Reading passage:
BEGIN
Enhanced Visualization of Endocannabinoids Spatial Distribution in Mouse Brain via MALDI-2 Mass Spectrometry Imaging

Endocannabinoids (eCBs) are endogenous lipid messengers that primarily bind cannabinoid receptors CB1/CB2 and together with the enzymes that regulate their biosynthesis and degradation define the endocannabinoid system. The eCB signaling system plays a key role in the central nervous system, and results often altered in neurological disorders. The analysis of eCBs is challenging due to their low concentration in biospecimens, and this is exacerbated in Mass Spectrometry Imaging (MSI) where low sensitivity and tissue dependent ion suppression obscure their spatial visualization. In this work we address this limitation by the application of laser-induced post-ionization (MALDI-2) approach. Herein we demonstrate that MALDI-2 boosts the detection of 2-arachidonylglycerol (2-AG) and N-acylethanolamines (AEA, PEA, OEA) with respect to MALDI, and that eCBs can be visualized in brain at physiological concentration only by MALDI-2-MSI. Root-mean-square (RMS), Total ion count (TIC) and internal standards (I.S.) normalization were evaluated, with I.S. normalization providing improved pixel to pixel variation and more uniform distribution for 2-AG and PEA in specific brain regions. Furthermore, high spatial resolution up to 5 μm pixel size was evaluated, resulting in the detection of all eCBs and confirming the MALDI-2 potential even reducing the ablated tissue amount. As proof of concept, the method was applied to map eCBs in a mouse model of mild traumatic brain injury, the APP-SWE mice, highlighting differences in the modulation of eCBs in Cortex, Hippocampus and Hypothalamus, suggesting the ability to reveal valuable biological insights for neuropharmacology.
END
Supplied information:
BEGIN
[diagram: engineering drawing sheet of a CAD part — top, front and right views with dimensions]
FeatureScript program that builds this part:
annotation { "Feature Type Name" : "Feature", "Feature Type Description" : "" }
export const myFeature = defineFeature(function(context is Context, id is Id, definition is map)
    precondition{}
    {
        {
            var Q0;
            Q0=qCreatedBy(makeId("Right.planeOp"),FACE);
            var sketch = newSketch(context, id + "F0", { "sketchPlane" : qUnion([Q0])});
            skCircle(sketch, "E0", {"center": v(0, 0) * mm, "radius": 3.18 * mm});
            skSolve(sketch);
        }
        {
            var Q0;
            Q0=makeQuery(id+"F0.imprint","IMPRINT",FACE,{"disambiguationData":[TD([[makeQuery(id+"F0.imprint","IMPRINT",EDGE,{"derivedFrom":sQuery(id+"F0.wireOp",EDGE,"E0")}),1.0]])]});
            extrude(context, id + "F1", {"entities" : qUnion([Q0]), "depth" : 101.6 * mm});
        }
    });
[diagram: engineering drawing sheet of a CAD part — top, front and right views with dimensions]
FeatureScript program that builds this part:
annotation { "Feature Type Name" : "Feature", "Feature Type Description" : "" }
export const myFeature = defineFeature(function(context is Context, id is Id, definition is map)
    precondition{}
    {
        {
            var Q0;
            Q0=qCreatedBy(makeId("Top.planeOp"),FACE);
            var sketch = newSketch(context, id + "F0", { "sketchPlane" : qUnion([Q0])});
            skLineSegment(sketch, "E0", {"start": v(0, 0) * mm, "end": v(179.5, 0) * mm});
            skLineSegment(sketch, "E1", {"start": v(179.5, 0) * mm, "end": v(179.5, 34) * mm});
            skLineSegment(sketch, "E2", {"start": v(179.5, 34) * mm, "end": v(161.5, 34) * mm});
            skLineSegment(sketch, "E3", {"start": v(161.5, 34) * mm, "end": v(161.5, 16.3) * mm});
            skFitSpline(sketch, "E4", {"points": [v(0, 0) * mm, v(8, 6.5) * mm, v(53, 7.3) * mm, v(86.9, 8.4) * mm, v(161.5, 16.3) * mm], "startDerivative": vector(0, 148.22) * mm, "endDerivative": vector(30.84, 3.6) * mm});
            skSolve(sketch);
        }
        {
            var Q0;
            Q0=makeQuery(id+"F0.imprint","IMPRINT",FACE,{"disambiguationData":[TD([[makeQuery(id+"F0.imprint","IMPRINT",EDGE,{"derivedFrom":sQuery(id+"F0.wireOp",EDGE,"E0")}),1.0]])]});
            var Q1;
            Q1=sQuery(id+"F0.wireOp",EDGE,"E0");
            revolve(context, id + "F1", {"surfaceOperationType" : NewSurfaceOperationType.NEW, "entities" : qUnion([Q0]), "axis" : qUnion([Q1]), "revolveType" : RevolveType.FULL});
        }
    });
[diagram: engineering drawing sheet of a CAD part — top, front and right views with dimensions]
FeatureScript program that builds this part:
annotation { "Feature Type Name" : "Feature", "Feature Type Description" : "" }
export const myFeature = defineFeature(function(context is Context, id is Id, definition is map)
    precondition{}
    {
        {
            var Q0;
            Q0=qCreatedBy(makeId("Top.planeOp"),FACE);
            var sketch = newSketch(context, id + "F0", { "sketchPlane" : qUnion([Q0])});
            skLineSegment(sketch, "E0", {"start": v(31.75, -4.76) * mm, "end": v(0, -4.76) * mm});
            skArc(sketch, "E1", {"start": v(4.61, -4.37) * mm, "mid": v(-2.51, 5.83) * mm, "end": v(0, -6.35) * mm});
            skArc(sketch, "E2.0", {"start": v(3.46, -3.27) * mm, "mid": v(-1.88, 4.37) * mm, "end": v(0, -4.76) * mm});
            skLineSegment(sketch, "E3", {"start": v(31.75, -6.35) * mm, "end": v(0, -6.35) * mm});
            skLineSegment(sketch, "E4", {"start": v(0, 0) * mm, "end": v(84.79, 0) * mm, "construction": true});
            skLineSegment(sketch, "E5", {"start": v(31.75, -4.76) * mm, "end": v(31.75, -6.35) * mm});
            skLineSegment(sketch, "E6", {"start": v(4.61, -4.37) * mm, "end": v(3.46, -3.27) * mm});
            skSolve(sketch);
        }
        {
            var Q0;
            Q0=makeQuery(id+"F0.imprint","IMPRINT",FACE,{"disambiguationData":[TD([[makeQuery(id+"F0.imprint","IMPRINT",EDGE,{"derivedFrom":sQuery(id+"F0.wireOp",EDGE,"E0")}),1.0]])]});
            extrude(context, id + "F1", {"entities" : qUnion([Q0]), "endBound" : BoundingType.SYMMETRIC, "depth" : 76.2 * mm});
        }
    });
END
Exercise objective:
In the MALDI-2 brain imaging abstract, which normalization method gave improved pixel to pixel variation for 2-AG and PEA? The material plays no part in the task.

Output for this exercise:
Internal standards (I.S.) normalization.